Posted: Selasa, 17 Agustus 2010 by Iqbal Fajar in
0

Ibukota negara adalah representatif dari negara itu. Statement yang harus diakui di sadari oleh kita semua. Jakarta sudah menjadi panutan dan acuan oleh sebagian besar masyarakat kita. Buktinya semua berlomba-lomba menjadi dan menuju Jakarta. Kota-kota besar di bangun dengan semangat yang sama seperti Jakarta. Penuh dengan modernitas, lengkap dengan tatanan kehidupan yang mengiringinya. Orang-orang berebutan menyesaki ibukota setiap kali lebaran usai. Atas nama kehidupan yang lebih baik katanya.

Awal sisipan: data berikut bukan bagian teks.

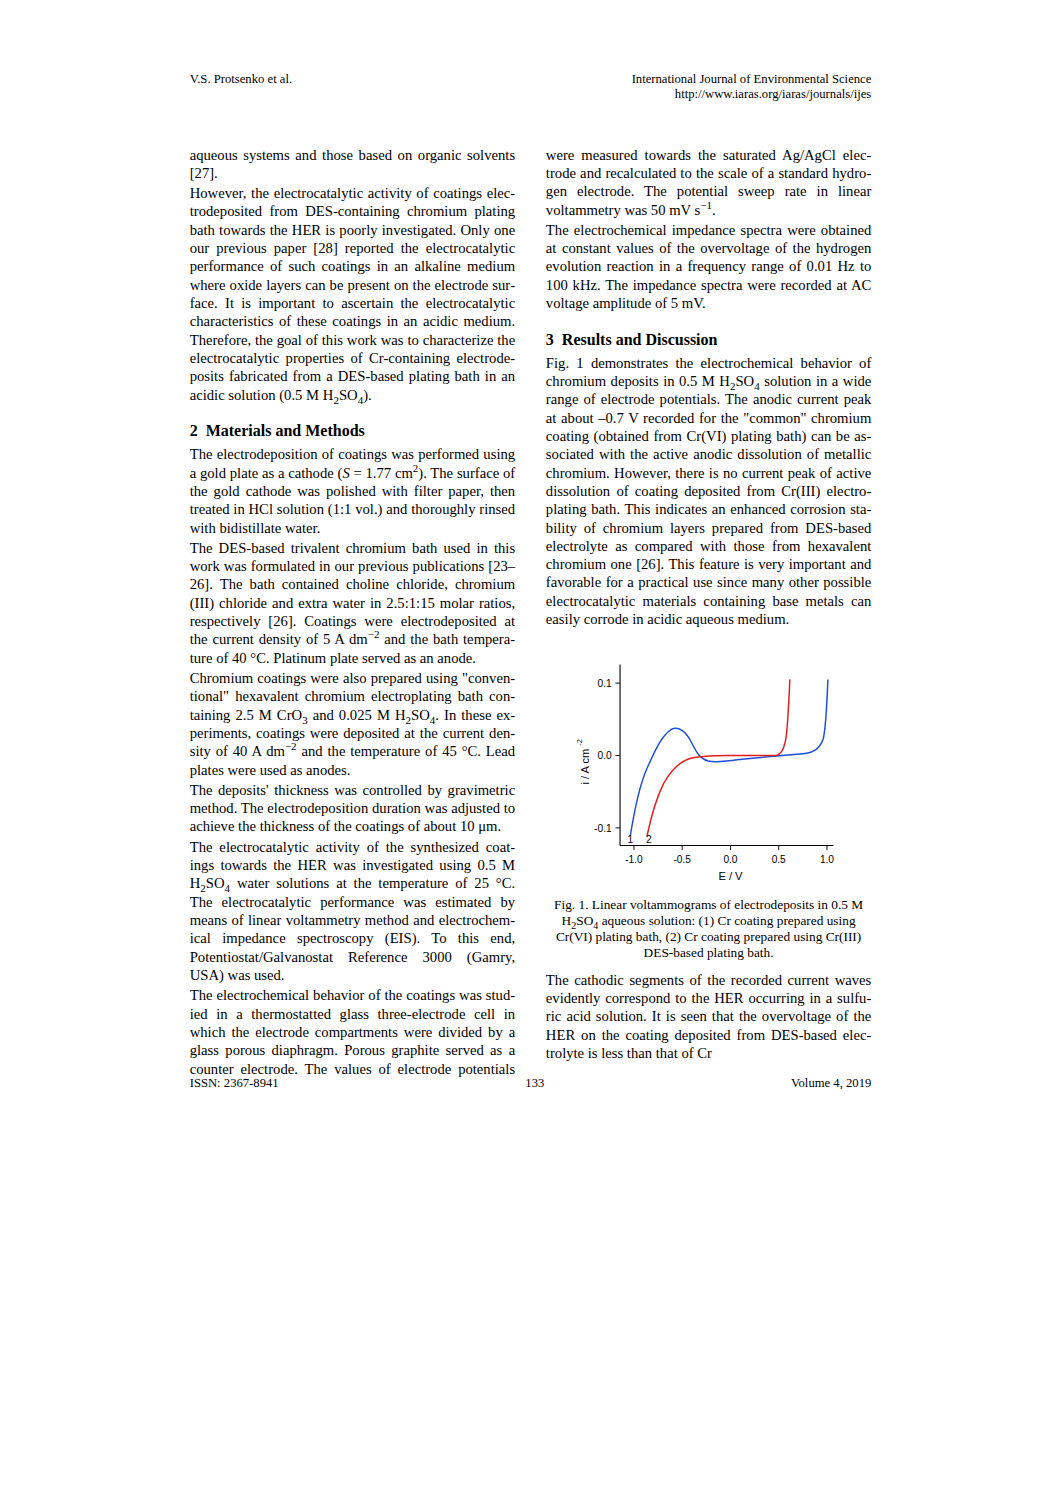V.S. Protsenko et al.
International Journal of Environmental Science
http://www.iaras.org/iaras/journals/ijes
aqueous systems and those based on organic solvents [27].
However, the electrocatalytic activity of coatings electrodeposited from DES-containing chromium plating bath towards the HER is poorly investigated. Only one our previous paper [28] reported the electrocatalytic performance of such coatings in an alkaline medium where oxide layers can be present on the electrode surface. It is important to ascertain the electrocatalytic characteristics of these coatings in an acidic medium. Therefore, the goal of this work was to characterize the electrocatalytic properties of Cr-containing electrodeposits fabricated from a DES-based plating bath in an acidic solution (0.5 M H2SO4).
2 Materials and Methods
The electrodeposition of coatings was performed using a gold plate as a cathode (S = 1.77 cm2). The surface of the gold cathode was polished with filter paper, then treated in HCl solution (1:1 vol.) and thoroughly rinsed with bidistillate water.
The DES-based trivalent chromium bath used in this work was formulated in our previous publications [23–26]. The bath contained choline chloride, chromium (III) chloride and extra water in 2.5:1:15 molar ratios, respectively [26]. Coatings were electrodeposited at the current density of 5 A dm−2 and the bath temperature of 40 °C. Platinum plate served as an anode.
Chromium coatings were also prepared using "conventional" hexavalent chromium electroplating bath containing 2.5 M CrO3 and 0.025 M H2SO4. In these experiments, coatings were deposited at the current density of 40 A dm−2 and the temperature of 45 °C. Lead plates were used as anodes.
The deposits' thickness was controlled by gravimetric method. The electrodeposition duration was adjusted to achieve the thickness of the coatings of about 10 μm.
The electrocatalytic activity of the synthesized coatings towards the HER was investigated using 0.5 M H2SO4 water solutions at the temperature of 25 °C. The electrocatalytic performance was estimated by means of linear voltammetry method and electrochemical impedance spectroscopy (EIS). To this end, Potentiostat/Galvanostat Reference 3000 (Gamry, USA) was used.
The electrochemical behavior of the coatings was studied in a thermostatted glass three-electrode cell in which the electrode compartments were divided by a glass porous diaphragm. Porous graphite served as a counter electrode. The values of electrode potentials were measured towards the saturated Ag/AgCl electrode and recalculated to the scale of a standard hydrogen electrode. The potential sweep rate in linear voltammetry was 50 mV s−1.
The electrochemical impedance spectra were obtained at constant values of the overvoltage of the hydrogen evolution reaction in a frequency range of 0.01 Hz to 100 kHz. The impedance spectra were recorded at AC voltage amplitude of 5 mV.
3 Results and Discussion
Fig. 1 demonstrates the electrochemical behavior of chromium deposits in 0.5 M H2SO4 solution in a wide range of electrode potentials. The anodic current peak at about –0.7 V recorded for the "common" chromium coating (obtained from Cr(VI) plating bath) can be associated with the active anodic dissolution of metallic chromium. However, there is no current peak of active dissolution of coating deposited from Cr(III) electroplating bath. This indicates an enhanced corrosion stability of chromium layers prepared from DES-based electrolyte as compared with those from hexavalent chromium one [26]. This feature is very important and favorable for a practical use since many other possible electrocatalytic materials containing base metals can easily corrode in acidic aqueous medium.
0.1 0.0 -0.1 -1.0 -0.5 0.0 0.5 1.0 i / A cm -2 E / V 1 2
Fig. 1. Linear voltammograms of electrodeposits in 0.5 M H2SO4 aqueous solution: (1) Cr coating prepared using Cr(VI) plating bath, (2) Cr coating prepared using Cr(III) DES-based plating bath.
The cathodic segments of the recorded current waves evidently correspond to the HER occurring in a sulfuric acid solution. It is seen that the overvoltage of the HER on the coating deposited from DES-based electrolyte is less than that of Cr
ISSN: 2367-8941
133
Volume 4, 2019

Sebenarnya tidak ada yang salah dengan kehidupan Jakarta. Modernitas dan perkembangan adalah suatu hal yang wajar bahkan dibutuhkan. Dengan semua kemajuan teknologi dan peradaban, kita bisa sejajar dengan bangsa lain di dunia. Lalu apa yang salah dari Jakarta? Sayangnya jawabannya adalah manusia-manusia penghuninya (termasuk saya). Masyarakat Jakarta terbiasa dengan individualisme, egois, menang sendiri, tak teratur, indisipliner, anarkis, vandalisme dan sederetan catatan buruk lainnya. Tidak semua memang tapi itulah masalah kedua. Tanpa disadari kita sudah melakukan dan mengamininya. Siapa yang tidak suka marah2 tatkala macet? Padahal dilain waktu mungkin kita menyerobot antrian dengan alasan terburu buru. Marah pada sopir bus yang tidak mau berhenti sempurna padahal kita tetap melaju kencang dengan kendaraan pribadi walau ada penyebrang yang melambaikan tangan.

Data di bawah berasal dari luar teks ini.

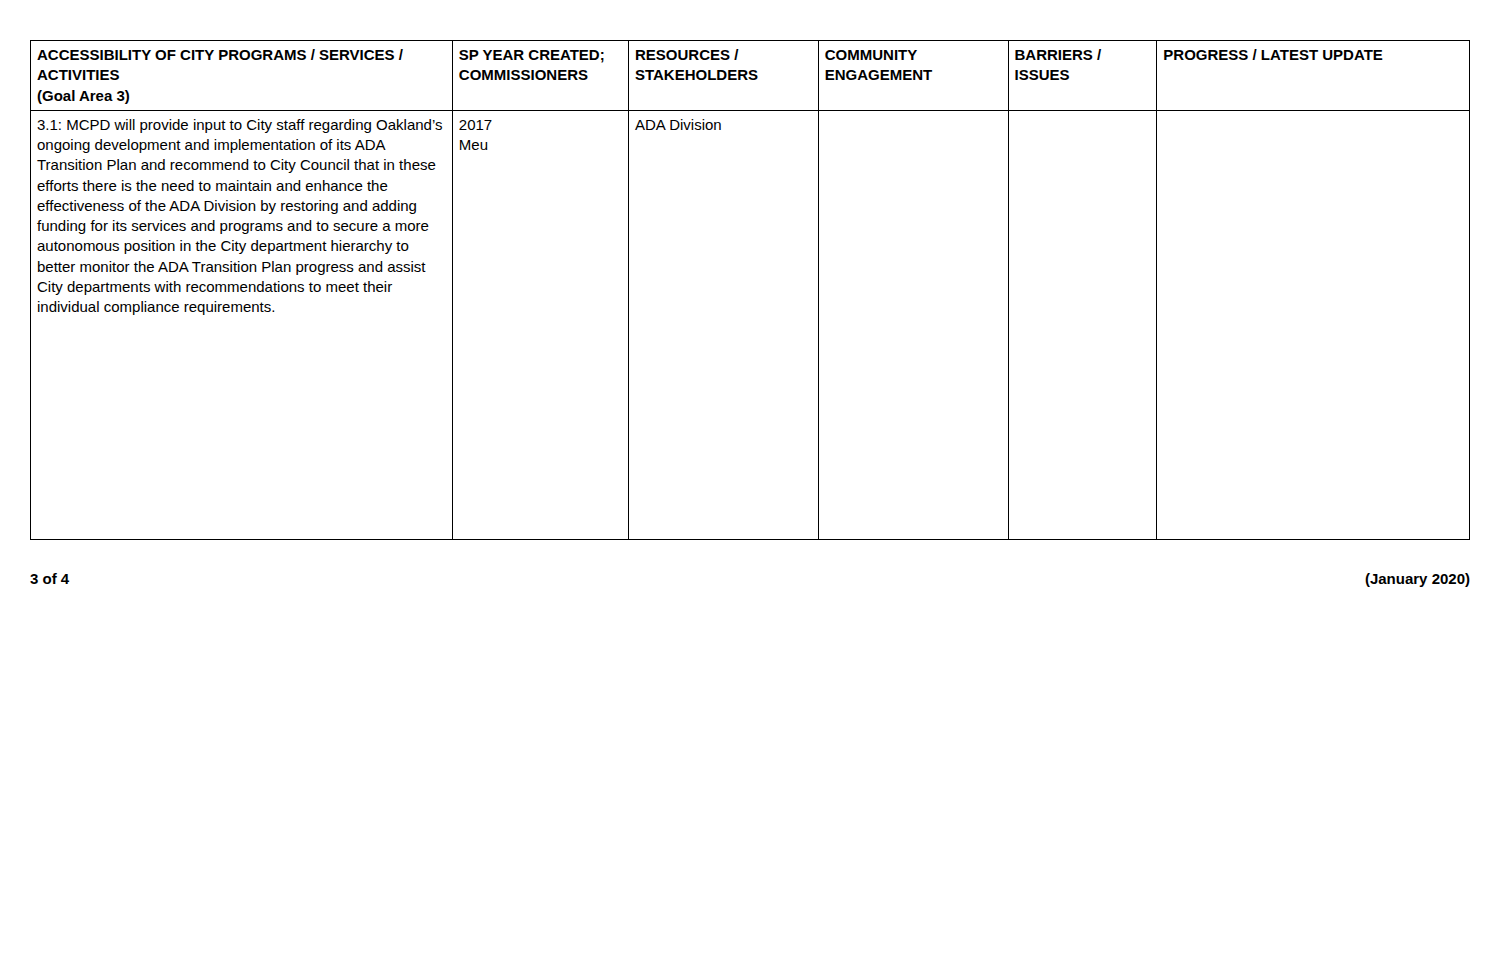| ACCESSIBILITY OF CITY PROGRAMS / SERVICES / ACTIVITIES (Goal Area 3) | SP YEAR CREATED; COMMISSIONERS | RESOURCES / STAKEHOLDERS | COMMUNITY ENGAGEMENT | BARRIERS / ISSUES | PROGRESS / LATEST UPDATE |
| --- | --- | --- | --- | --- | --- |
| 3.1: MCPD will provide input to City staff regarding Oakland’s ongoing development and implementation of its ADA Transition Plan and recommend to City Council that in these efforts there is the need to maintain and enhance the effectiveness of the ADA Division by restoring and adding funding for its services and programs and to secure a more autonomous position in the City department hierarchy to better monitor the ADA Transition Plan progress and assist City departments with recommendations to meet their individual compliance requirements. | 2017 Meu | ADA Division | | | |
3 of 4
(January 2020)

Tanpa disadari pula, sikap itu menjadi prototype kita tentang sebuah kota dan negara. Coba saja dengar pendapat teman-teman dari daerah tentang kelakuan warga Jakarta. "Wajarlah, semua kota besar seperti itu" atau "Hidup di kota itu keras, harus siap sikut menyikut". Dan semua anggapan tentang kehidupan kota yang rendah kadar toleransi itu menjadi mimpi kita tentang kehidupan yang lebih baik.

Sadarkah kita, dengan semua pembenaran tentang wujud kehidupan utopia itu berlawanan dengan semangat negeri ini? Bangsa kita bukanlah bangsa Barat yang hidup dengan individualisme. Jika menilik demografi dan geografi negara ini, seharusnya kita sadar bahwa bangsa besar ini bukan hidup melalui menjatuhkan satu sama lainnya. Kekayaan alam yang berlimpah dan kondisi geografis yang relatif mudah menjadi dasar dari sifat kolektivisme dan kekeluargaan. Dengan alam yang ramah kita dituntut untuk menjaga dan hidup bersama alam. Manusia-manusianya berkumpul dan tolong menolong untuk memanfaatkan pemberian Tuhan, bukan mengeruk dan menyimpannya untuk pribadi-pribadi tertentu. Coba tengok suku-suku asli yang belum terkontaminasi peradaban Barat. Keluarga dan kelompok adalah hal penting yang harus dijaga. Bahkan hingga kini naluri itu tidak bisa dihilangkan. Kemanapun kita pergi, tempat yang nyaman adalah bersama kelompok, entah itu bentuknya keluarga, teman, agama.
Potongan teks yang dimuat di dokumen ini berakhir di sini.